Apart from the pictures, output all of the records exactly.

Circuit design data
"""

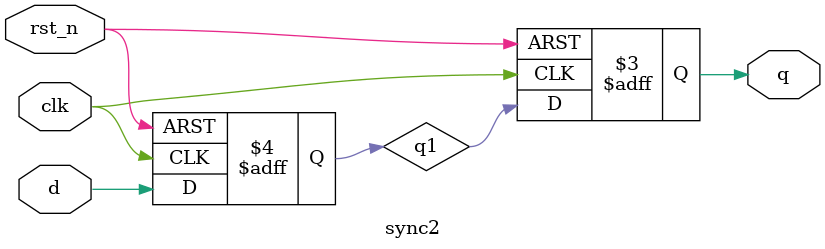
<source format=sv>
module sync2 (
 input logic clk, 
 input logic rst_n,
 input logic d,
 output logic q
);

logic q1; // 1st stage ff output

always_ff @(posedge clk or negedge rst_n)
    if (!rst_n) 
        {q,q1} <= '0;
    else 
        {q,q1} <= {q1,d};

endmodule
</source>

"""

EXPECTED OUTPUT:
<source format=sv>
module sync2 (
 input logic clk, 
 input logic rst_n,
 input logic d,
 output logic q
);

logic q1; // 1st stage ff output

always_ff @(posedge clk or negedge rst_n)
    if (!rst_n) 
        {q,q1} <= '0;
    else 
        {q,q1} <= {q1,d};

endmodule
</source>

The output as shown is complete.